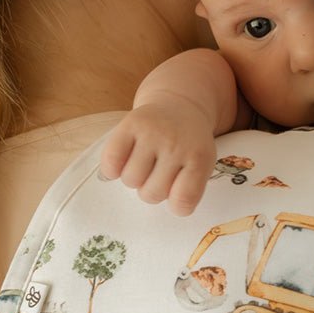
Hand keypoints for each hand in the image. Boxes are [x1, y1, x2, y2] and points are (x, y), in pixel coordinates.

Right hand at [100, 100, 216, 215]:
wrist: (180, 105)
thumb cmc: (188, 144)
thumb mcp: (202, 165)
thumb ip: (189, 189)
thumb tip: (169, 207)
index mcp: (199, 158)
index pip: (183, 201)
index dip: (176, 203)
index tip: (177, 192)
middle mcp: (176, 144)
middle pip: (151, 194)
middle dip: (152, 188)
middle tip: (159, 171)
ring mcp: (152, 133)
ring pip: (131, 181)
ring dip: (134, 178)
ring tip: (144, 162)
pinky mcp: (130, 123)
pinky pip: (111, 162)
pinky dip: (112, 168)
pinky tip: (124, 160)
..........
What you will do -
In the listing, find all lines with the string "thumb" and copy them.

Output for this task -
thumb cmc: (188, 144)
thumb mcp: (202, 165)
thumb ip: (189, 189)
thumb tip: (169, 207)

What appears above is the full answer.